Chatham University’s Eden Hall campus in Richland is playing host to its first-ever “pitch” competition, for people in the region who have ideas about new or emerging food and agricultural businesses.

The competition sponsored by Chatham’s Center for Regional Agriculture, Food and Transformation, or CRAFT, will be held from 8 a.m. to 1 p.m. on April 2 in the Esther Barazzone Center.

“Local food businesses are at the center of what we do at CRAFT, as they contribute to our local food system and make our region more vibrant and sustainable,” said Nicolette Spudic, manager of Chatham’s Food Innovation Lab. “So we want to encourage new entrepreneurship in the food industry however we can.”

Spudic said the university stresses the importance of promoting sustainability in food production.

“When we look inward and focus on the regional food economy, we see that we are not only getting high-quality food, we are putting money back into the pockets of our neighbors,” she said.

The competition is open to any business in the food industry, including consumer packaged goods, restaurants, food trucks, farms, breweries, wineries, distilleries, bakeries and coffee shops.

Participants were required to submit a 1-minute pitch video by Feb. 28 that was reviewed by judges to determine if they move onto the April 2 competition. Round 1 winners were notified by March 4.

On the day of the competition, finalists will submit a 5-minute pitch presented before a panel of judges who will ask questions about the project.

A $300 cash prize will be awarded to the 1st Place winner in each category and a $150 prize will go to the second-place finishers.

Winners also will receive a one-year membership to Chatham University’s Center for Women’s Entrepreneurship valued at $175; and a 30-hour consultation with the Innovation Lab valued at $2,000.

Spudic said learning how to “pitch” or sell ideas and concepts can play dividends for entrepreneurs.

“The skill of pitching is something that really needs to be practiced,” she said. “It’s something an entrepreneur will have do when applying for a loan, trying to get a product in a store or even if they want to rent a space for their business.
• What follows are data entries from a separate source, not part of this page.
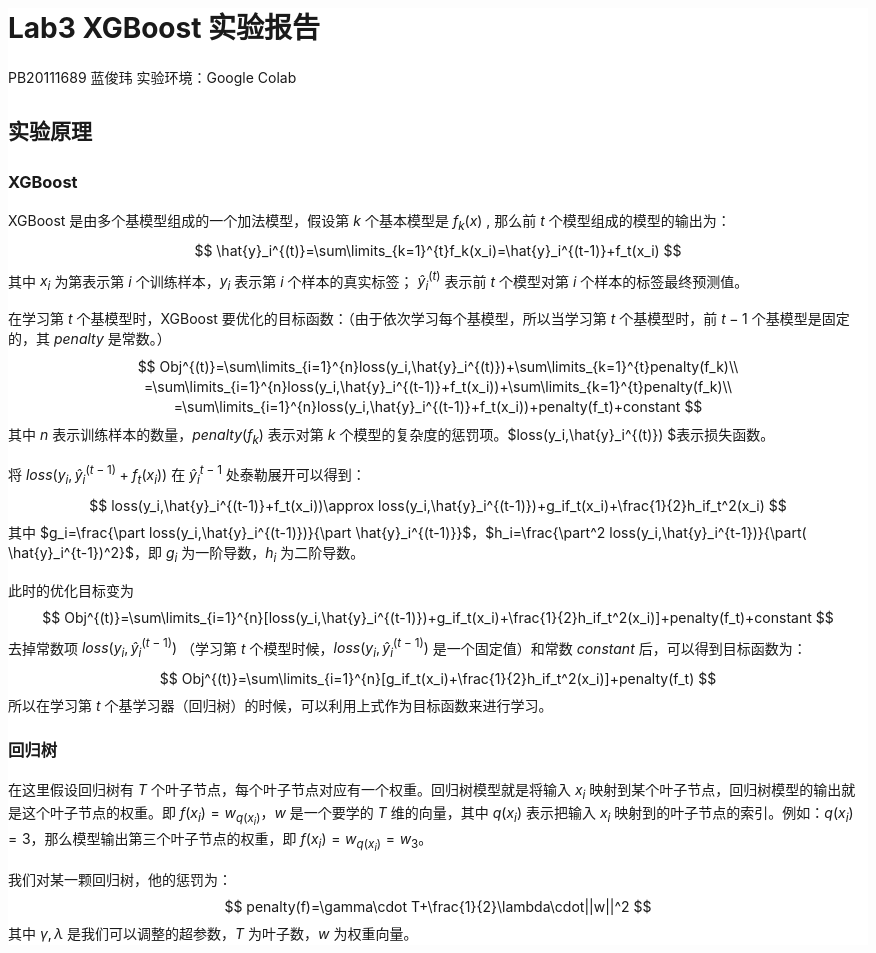 # Lab3 XGBoost 实验报告

PB20111689 蓝俊玮		实验环境：Google Colab

## 实验原理

### XGBoost

XGBoost 是由多个基模型组成的一个加法模型，假设第 $k$ 个基本模型是 $f_k(x)$ , 那么前 $t$ 个模型组成的模型的输出为：
$$
\hat{y}_i^{(t)}=\sum\limits_{k=1}^{t}f_k(x_i)=\hat{y}_i^{(t-1)}+f_t(x_i)
$$
其中 $x_i$ 为第表示第 $i$ 个训练样本，$y_i$ 表示第 $i$ 个样本的真实标签； $\hat{y}_i^{(t)}$ 表示前 $t$ 个模型对第 $i$ 个样本的标签最终预测值。

在学习第 $t$ 个基模型时，XGBoost 要优化的目标函数：（由于依次学习每个基模型，所以当学习第 $t$ 个基模型时，前 $t-1$ 个基模型是固定的，其 $penalty$ 是常数。）
$$
Obj^{(t)}=\sum\limits_{i=1}^{n}loss(y_i,\hat{y}_i^{(t)})+\sum\limits_{k=1}^{t}penalty(f_k)\\
=\sum\limits_{i=1}^{n}loss(y_i,\hat{y}_i^{(t-1)}+f_t(x_i))+\sum\limits_{k=1}^{t}penalty(f_k)\\
=\sum\limits_{i=1}^{n}loss(y_i,\hat{y}_i^{(t-1)}+f_t(x_i))+penalty(f_t)+constant
$$
其中 $n$ 表示训练样本的数量，$penalty(f_k)$ 表示对第 $k$ 个模型的复杂度的惩罚项。$loss(y_i,\hat{y}_i^{(t)}) $表示损失函数。

将 $loss(y_i,\hat{y}_i^{(t-1)}+f_t(x_i))$ 在 $\hat{y}_i^{t-1}$ 处泰勒展开可以得到：
$$
loss(y_i,\hat{y}_i^{(t-1)}+f_t(x_i))\approx loss(y_i,\hat{y}_i^{(t-1)})+g_if_t(x_i)+\frac{1}{2}h_if_t^2(x_i)
$$
其中 $g_i=\frac{\part loss(y_i,\hat{y}_i^{(t-1)})}{\part \hat{y}_i^{(t-1)}}$，$h_i=\frac{\part^2 loss(y_i,\hat{y}_i^{t-1})}{\part( \hat{y}_i^{t-1})^2}$，即 $g_i$ 为一阶导数，$h_i$ 为二阶导数。

此时的优化目标变为
$$
Obj^{(t)}=\sum\limits_{i=1}^{n}[loss(y_i,\hat{y}_i^{(t-1)})+g_if_t(x_i)+\frac{1}{2}h_if_t^2(x_i)]+penalty(f_t)+constant
$$
去掉常数项 $loss(y_i,\hat{y}_i^{(t-1)})$ （学习第 $t$ 个模型时候，$loss(y_i,\hat{y}_i^{(t-1)})$ 是一个固定值）和常数 $constant$ 后，可以得到目标函数为：
$$
Obj^{(t)}=\sum\limits_{i=1}^{n}[g_if_t(x_i)+\frac{1}{2}h_if_t^2(x_i)]+penalty(f_t)
$$
所以在学习第 $t$ 个基学习器（回归树）的时候，可以利用上式作为目标函数来进行学习。

### 回归树

在这里假设回归树有 $T$ 个叶子节点，每个叶子节点对应有一个权重。回归树模型就是将输入 $x_i$ 映射到某个叶子节点，回归树模型的输出就是这个叶子节点的权重。即 $f(x_i)=w_{q(x_i)}$，$w$ 是一个要学的 $T$ 维的向量，其中 $q(x_i)$ 表示把输入 $x_i$ 映射到的叶子节点的索引。例如：$q(x_i)=3$，那么模型输出第三个叶子节点的权重，即 $f(x_i)=w_{q(x_i)}=w_3$。

我们对某一颗回归树，他的惩罚为：
$$
penalty(f)=\gamma\cdot T+\frac{1}{2}\lambda\cdot||w||^2
$$
其中 $\gamma,\lambda$ 是我们可以调整的超参数，$T$ 为叶子数，$w$ 为权重向量。
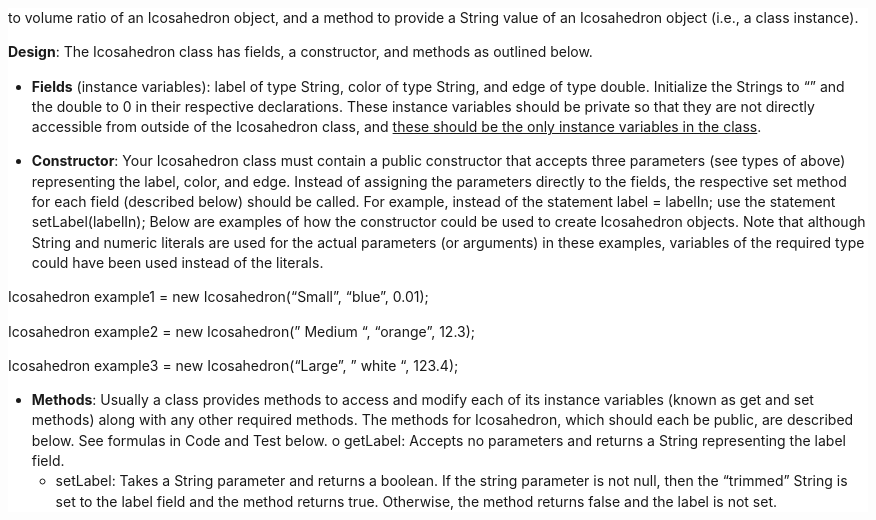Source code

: to volume ratio of an Icosahedron object, and a method to provide a String value of an Icosahedron object (i.e., a class instance).




<strong>Design</strong>:  The Icosahedron class has fields, a constructor, and methods as outlined below.




<ul>

 <li><strong>Fields</strong> (instance variables): label of type String, color of type String, and edge of type double. Initialize the Strings to “” and the double to 0 in their respective declarations. These instance variables should be private so that they are not directly accessible from outside of the Icosahedron class, and <u>these should be the only instance variables in the class</u>.</li>

</ul>




<ul>

 <li><strong>Constructor</strong>: Your Icosahedron class must contain a public constructor that accepts three parameters (see types of above) representing the label, color, and edge. Instead of assigning the parameters directly to the fields, the respective set method for each field (described below) should be called. For example, instead of the statement label = labelIn; use the statement setLabel(labelIn); Below are examples of how the constructor could be used to create Icosahedron objects.  Note that although String and numeric literals are used for the actual parameters (or arguments) in these examples, variables of the required type could have been used instead of the literals.</li>

</ul>




Icosahedron example1 = new Icosahedron(“Small”, “blue”, 0.01);




Icosahedron example2 = new Icosahedron(”    Medium    “, “orange”, 12.3);




Icosahedron example3 = new Icosahedron(“Large”, ”  white  “, 123.4);




<ul>

 <li><strong>Methods</strong>: Usually a class provides methods to access and modify each of its instance variables (known as get and set methods) along with any other required methods. The methods for Icosahedron, which should each be public, are described below.  See formulas in Code and Test below. o getLabel:  Accepts no parameters and returns a String representing the label field.

  <ul>

   <li>setLabel: Takes a String parameter and returns a boolean. If the string parameter is not null, then the “trimmed” String is set to the label field and the method returns true. Otherwise, the method returns false and the label is not set.</li>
And, of course, you’ll have to pitch your product or services to customers.”

In addition to Chatham’s food study programs and the Falk School of Sustainability & Environment, the university shares its knowledge with the community through a wide range of programs.

From February through April, CRAFT has been offering workshops on cooking, baking, butchering and fermenting techniques taught by experts.

On March 12 there was a workshop titled “Kraut, Kimchi, and Lacto-Fermented Vegetables.” A virtual workshop on March 13 focused on making Irish soda bread.

“The Pittsburgh region is home to such a wide variety of food preparation and processing techniques,” said program manager Cassandra Malis. “CRAFT is honored to provide these opportunities for local food experts to share their knowledge and expertise with those who are excited to learn how to expand their at-home culinary skills.”

Spudic said the workshops are designed for “anybody who wants to learn more about food.”

She said among the most popular programs is a class on butchering.

“We’ve had a number of farmers in the workshop who wanted to learn those skills because there has been a reduction in the number of people doing it and they want to be able to provide that service,” Spudic said.

The program also is popular among hunters seeking to learn how to dress what they harvest.